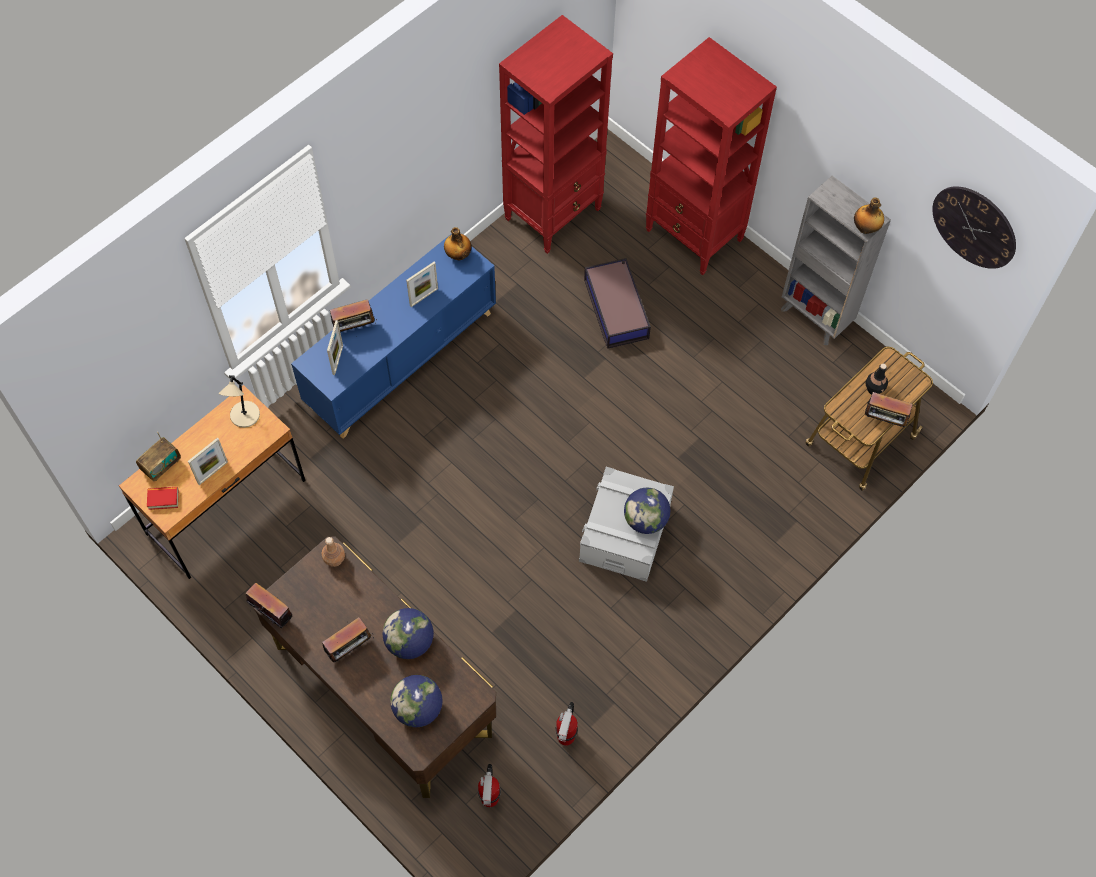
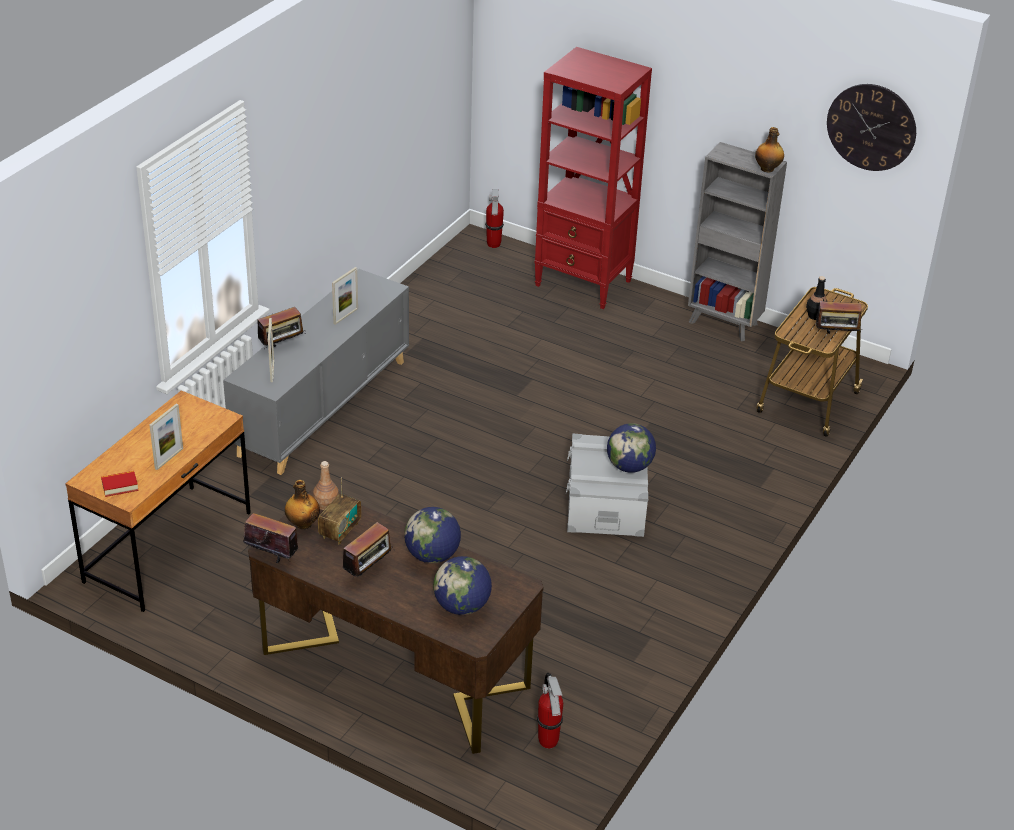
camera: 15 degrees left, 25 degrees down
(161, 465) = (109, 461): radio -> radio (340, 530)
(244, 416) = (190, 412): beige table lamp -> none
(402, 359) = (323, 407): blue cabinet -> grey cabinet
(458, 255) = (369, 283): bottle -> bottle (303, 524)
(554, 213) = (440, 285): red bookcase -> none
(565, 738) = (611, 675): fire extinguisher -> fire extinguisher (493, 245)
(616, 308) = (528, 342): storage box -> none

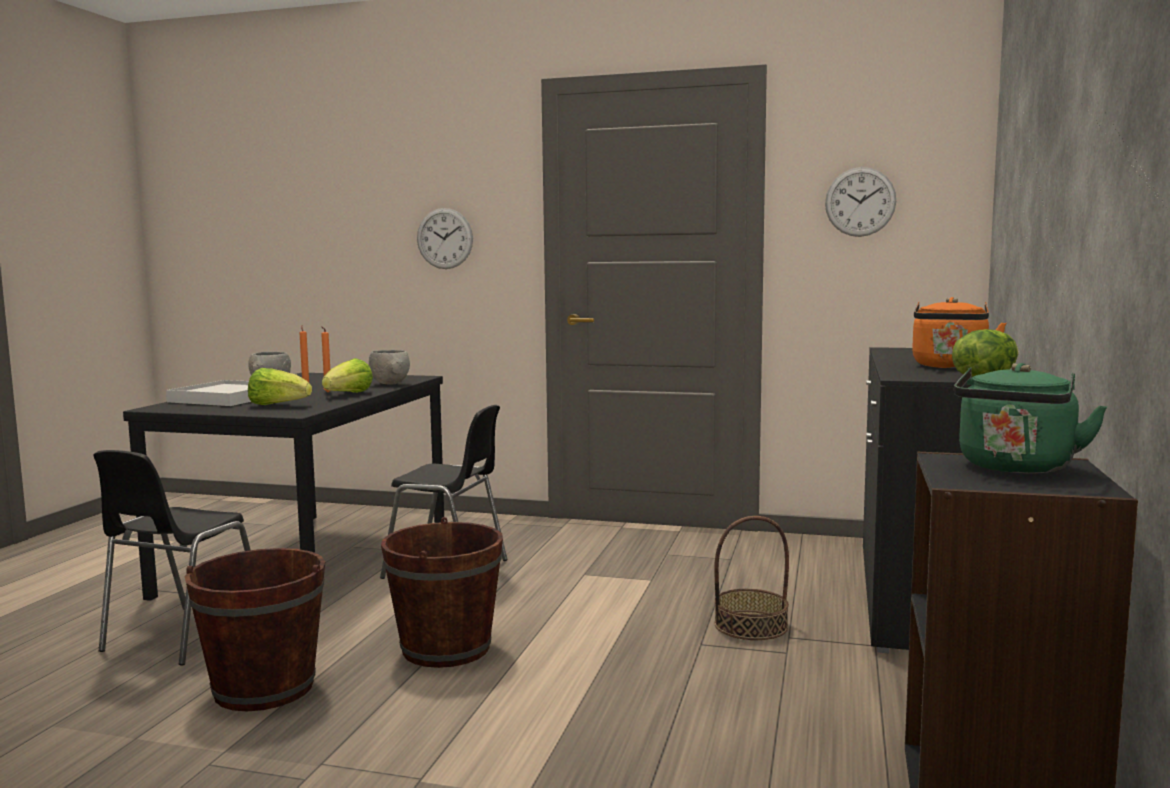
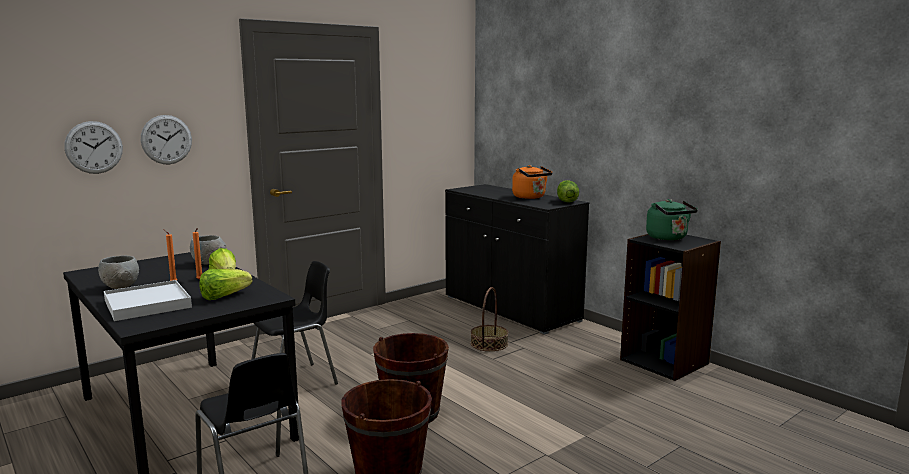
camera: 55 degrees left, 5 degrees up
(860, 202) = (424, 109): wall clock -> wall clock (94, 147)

_ _ _ _ _

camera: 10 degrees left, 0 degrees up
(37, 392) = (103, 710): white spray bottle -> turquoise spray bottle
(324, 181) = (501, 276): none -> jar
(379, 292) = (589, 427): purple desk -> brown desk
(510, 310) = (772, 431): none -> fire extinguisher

_ _ _ _ _

### WHAT NEEDS TO BE DONE
Only the lines from the one containing "(37, 392) = (103, 710): white" through the one containing "(510, 310) = (772, 431): none" are to be retyped, both boundary lines included, with no other material.

### SOLVED EXERCISE
(37, 392) = (103, 710): white spray bottle -> turquoise spray bottle
(324, 181) = (501, 276): none -> jar
(379, 292) = (589, 427): purple desk -> brown desk
(510, 310) = (772, 431): none -> fire extinguisher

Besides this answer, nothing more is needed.